# Replacing R15 Receiver with HD



## bonnieb (Mar 27, 2010)

I have an R15 DVR attached to an aging Toshiba. Want to upgrade this TV to an HD. This receiver is also used by another TV, via the 'out to TV' coax which goes to an additonal coax jack in the wall behind the set, which I assume is wired to the jack in the other room. If I get a new HD receiver, will I still be able to use this setup to connect it to the other TV?


----------



## mcbeevee (Sep 18, 2006)

The HD receivers do not have a coax output. If you want to keep feeding the second tv through coax, you would need an RF modulator. You can find them at many places like best buy, radio shack, wal-mart, etc.

Here is an $8 RF modulator from Amazon


----------



## carl6 (Nov 16, 2005)

Depending on the model of HD receiver/DVR you get, it may or may not have a composite video output (to feed a modulator with). If it does not, then you will also need a component video to composite video, or hdmi to composite video adapter (plus the modulator).

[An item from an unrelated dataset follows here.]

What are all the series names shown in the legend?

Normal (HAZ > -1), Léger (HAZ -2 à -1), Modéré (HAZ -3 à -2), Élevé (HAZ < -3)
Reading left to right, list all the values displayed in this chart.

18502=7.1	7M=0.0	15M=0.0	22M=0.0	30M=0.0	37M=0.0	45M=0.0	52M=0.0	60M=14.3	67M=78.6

There is also an issue with the HD GUI (menu, list, guide, etc.) not rendering in SD from an HD receiver. So the remote TV will just get a big obnoxious message box on the screen anytime the menu, list or guide is called up on the HD receiver. If you never try to control the receiver from the other room (only watch but don't use a remote), then it will probably still work for you. You can search these forums for more information on this issue, there are several lengthy threads about it.


----------



## bonnieb (Mar 27, 2010)

Might be an instance where it would be worthwhile to have DTV install, rather than self-install?


----------



## carl6 (Nov 16, 2005)

No, DirecTV won't install the SD feed to the second TV with or without modulator. That's outside the scope of their installations.

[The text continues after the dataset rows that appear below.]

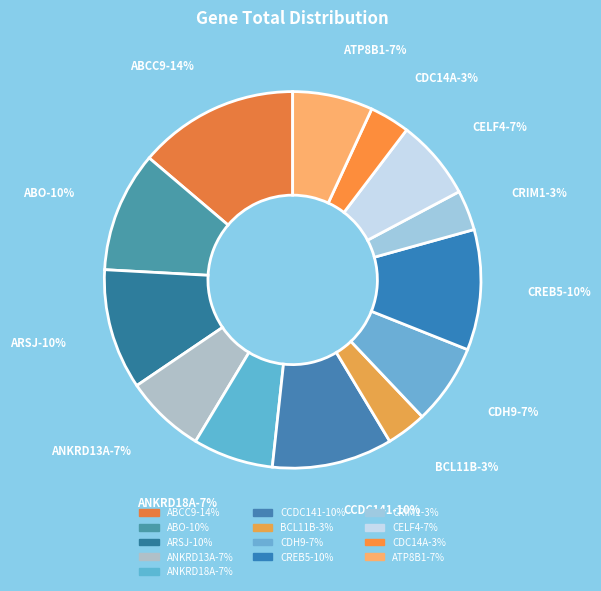

To the nearest percent, what percentage of the pie is CELF4?

7%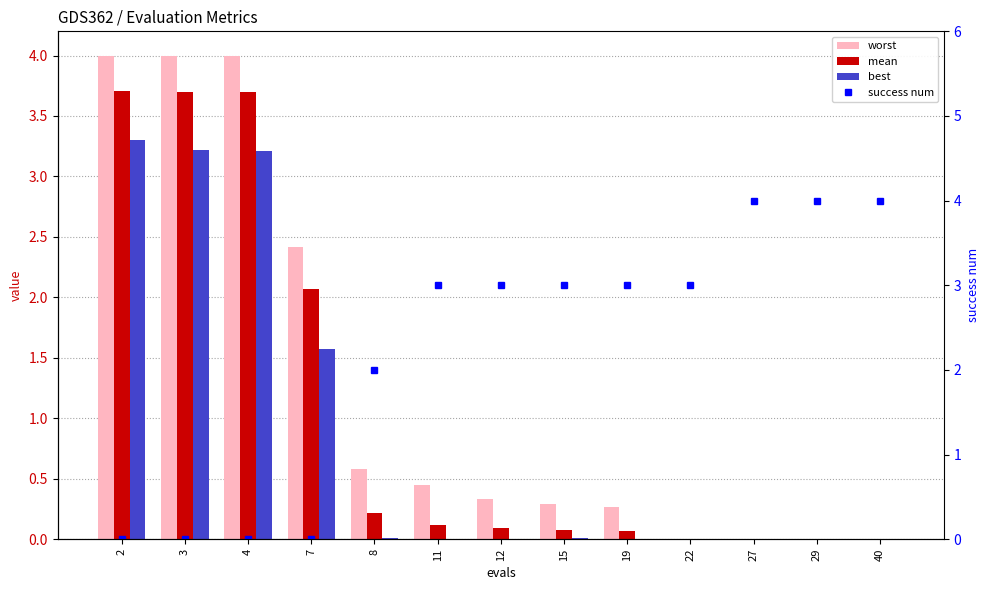

Is the value of success num at 8 greater than the value of mean at 29?

Yes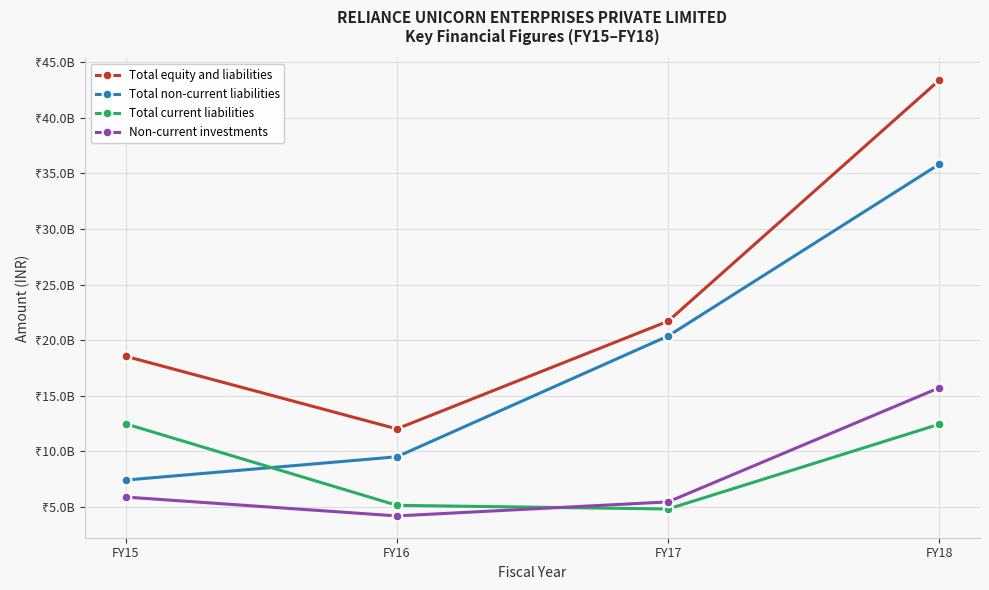

What are all the series names shown in the legend?

Total equity and liabilities, Total non-current liabilities, Total current liabilities, Non-current investments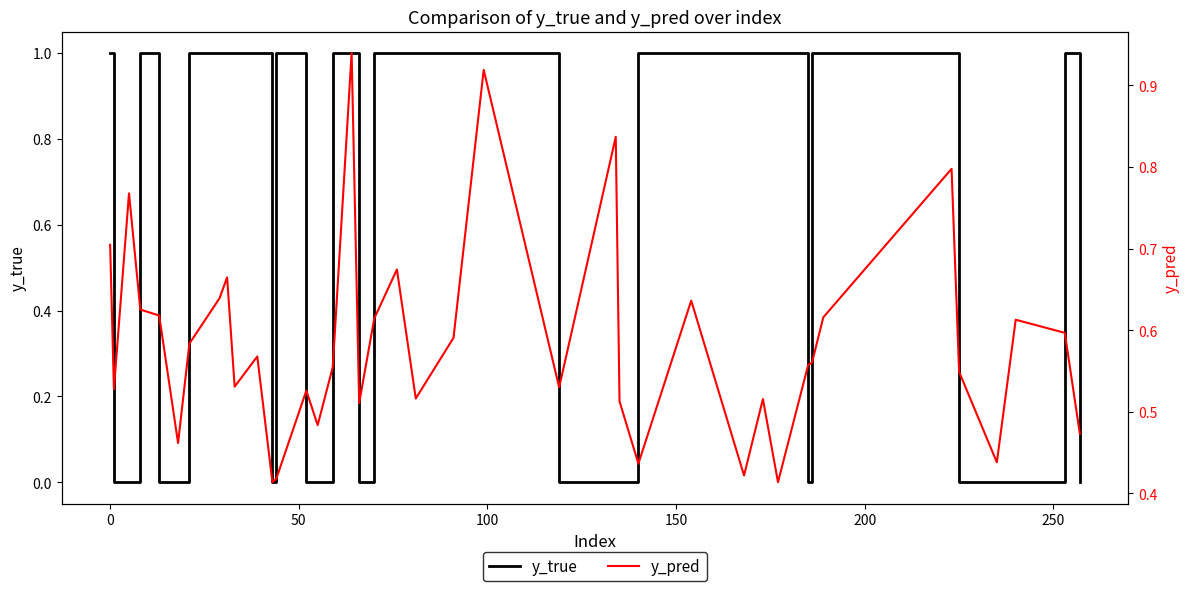

How many times do y_pred and y_true cross each other?

17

One other option to consider would be to add another receiver to your account for the other room. Of course, that's another $6 a month but if it is a much used TV it may be worth it. And, even though it is an SD tv, if you put an HD receiver there you could share in whole-home service at that location.


----------



## bonnieb (Mar 27, 2010)

Thanks for the help! Am thinking the additional receiver is the easiest answer and best if I am upgrading TV's anyway. Happy Sunday!!


----------



## otaliema (Aug 9, 2012)

A bit of clarity on the HD GUI, it will detect the composit cable connection and pop the your TV or Cables are not HD OSD constantly if the Video line is connected, just like the HDCP error on componate cabling. You can do what your asking just have to start out HD only connections at the receiver and run to converters from there. 
The simplest option is get a unit for the room, you can if want just relocate the R15 to the new room no addional hardware fees or install charges cause it's part of the HD upgrade. *monthly receiver fee applies*


----------